La mayor parte de los seres vivos que han poblado la Tierra han desaparecido para siempre. Quincenalmente, Germán Fernández Sánchez les ofrece en Zoo de Fósiles la posibilidad de conocer la vida de algunas de las más extraordinarias criaturas que vivieron en el pasado y que han llegado hasta nosotros a través de sus fósiles.
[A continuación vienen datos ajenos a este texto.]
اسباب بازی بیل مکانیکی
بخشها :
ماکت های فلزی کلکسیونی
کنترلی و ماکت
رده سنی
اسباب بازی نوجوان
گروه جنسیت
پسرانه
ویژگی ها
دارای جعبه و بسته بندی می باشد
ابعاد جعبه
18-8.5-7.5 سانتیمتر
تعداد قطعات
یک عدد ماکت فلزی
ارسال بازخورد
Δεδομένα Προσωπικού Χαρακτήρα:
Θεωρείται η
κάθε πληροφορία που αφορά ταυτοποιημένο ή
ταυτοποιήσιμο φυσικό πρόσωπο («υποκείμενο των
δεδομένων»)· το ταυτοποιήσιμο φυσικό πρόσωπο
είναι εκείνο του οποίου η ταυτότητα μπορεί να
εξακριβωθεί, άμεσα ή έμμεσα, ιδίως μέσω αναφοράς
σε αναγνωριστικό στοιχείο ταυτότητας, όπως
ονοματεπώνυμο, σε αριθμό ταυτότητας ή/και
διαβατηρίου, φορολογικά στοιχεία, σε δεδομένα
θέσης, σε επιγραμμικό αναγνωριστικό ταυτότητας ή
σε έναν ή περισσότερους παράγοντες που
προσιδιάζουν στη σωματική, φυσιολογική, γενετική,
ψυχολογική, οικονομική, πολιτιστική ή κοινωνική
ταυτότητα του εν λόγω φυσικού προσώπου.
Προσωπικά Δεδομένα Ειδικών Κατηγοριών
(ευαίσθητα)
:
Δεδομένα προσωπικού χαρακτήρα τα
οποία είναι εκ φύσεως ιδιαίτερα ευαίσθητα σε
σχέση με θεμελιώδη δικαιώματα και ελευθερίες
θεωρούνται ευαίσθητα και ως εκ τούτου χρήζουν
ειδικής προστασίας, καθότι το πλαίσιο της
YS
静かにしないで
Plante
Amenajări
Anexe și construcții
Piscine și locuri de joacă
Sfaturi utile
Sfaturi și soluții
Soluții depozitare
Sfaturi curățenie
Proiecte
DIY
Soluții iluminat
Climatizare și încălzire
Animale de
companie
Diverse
En 1892, el paleontólogo británico Joseph Frederick Whiteaves bautizó con el nombre de Anomalocaris canadiensis lo que parecía el abdomen y la cola de un crustáceo fosilizado procedente de uno de los yacimientos que forman el conjunto de los esquistos de Burgess, en Canadá, donde años más tarde se descubrió el onicóforo Aysheaia, del que ya hemos hablado aquí. Whiteaves eligió el nombre de Anomalocaris, que significa camarón anómalo, porque en los restos fósiles no había ningún rastro del tubo digestivo del animal, y porque los apéndices espinosos que correspondían a las patas no tenían articulaciones. Más tarde, en 1911, Walcott, el descubridor de Aysheaia, describió un fósil semejante a una rodaja de piña, un anillo segmentado con dientes en su borde interior, como una especie de medusa, a la que llamó Peytoia. Otros restos, bautizados con el nombre de Laggania, fueron identificados por diversos autores como pertenecientes a una esponja, a un gusano poliqueto o a una holoturia o pepino de mar. Walcott también encontró fósiles semejantes al Anomalocaris de Whiteaves, pero los asoció a la cola de un artrópodo depredador llamado Sidneyia.
Aunque a lo largo del siglo XX se recolectaron diversos ejemplares fósiles que combinaban esas piezas, durante mucho tiempo se creyó que se trataba de yuxtaposiciones accidentales de las diferentes especies debidas al proceso de fosilización. Sin embargo, en 1979, el paleontólogo irlandés Derek Briggs se dió cuenta de que Anomalocaris no era el cuerpo de un camarón, sino la extremidad de un animal más grande. Briggs distinguió dos tipos de extremidades diferentes, que identificó con las patas y los apéndices bucales de un gran artrópodo. Dos años más tarde, Briggs y el paleontólogo británico Harry Whittington encontraron un par de esas extremidades en uno de los especímenes fósiles combinados de Peytoia y Laggania; el conjunto formaba un gran animal, con el par de extremidades situadas en el extremo anterior, justo delante de una boca ventral circular, la supuesta medusa Peytoia; Laggania correspondía al cuerpo del animal, formado por una serie de pares de lóbulos aplanados y superpuestos, de tamaño decreciente hacia la parte posterior. El descubrimiento de la misma anatomía en otros ejemplares fósiles similares les llevó a la definición de dos nuevas especies, equipada cada una de ellas con uno de los tipos de extremidades identificadas por Briggs. Ambos tipos de extremidades, en contra de la hipótesis original de Briggs, eran apéndices bucales. Las nuevas especies conservaron el nombre de Anomalocaris, el más antiguo de los asignados a las diversas partes del animal. Casi cien años habían pasado desde el descubrimiento de los primeros fósiles hasta la identificación del mayor animal del Cámbrico.
En 1996, el paleontólogo canadiense Desmond Collins estudió la anatomía de nuevos ejemplares de las dos especies, y llegó a la conclusión de que sus diferencias morfológicas eran suficientes para separarlas en dos géneros, Anomalocaris y Laggania. Hasta el día de hoy se ha descrito una docena de géneros del Cámbrico emparentados con Anomalocaris y Laggania, aunque algunos de ellos sólo se conocen por fragmentos; forman la familia de los anomalocarídidos, un grupo que probablemente sea el antecesor de los artrópodos: insectos, crustáceos, arácnidos, etc. Hasta 2009 se creía que los anomalocarídidos se habían extinguido en el periodo Cámbrico, que terminó hace 488 millones de años; pero ese año se descubrió en un yacimiento de Alemania datado del Devónico inferior, hace 400 millones de años, un pequeño anomalocarídido de diez centímetros de longitud, que recibió el nombre de Schinderhannes bartelsi.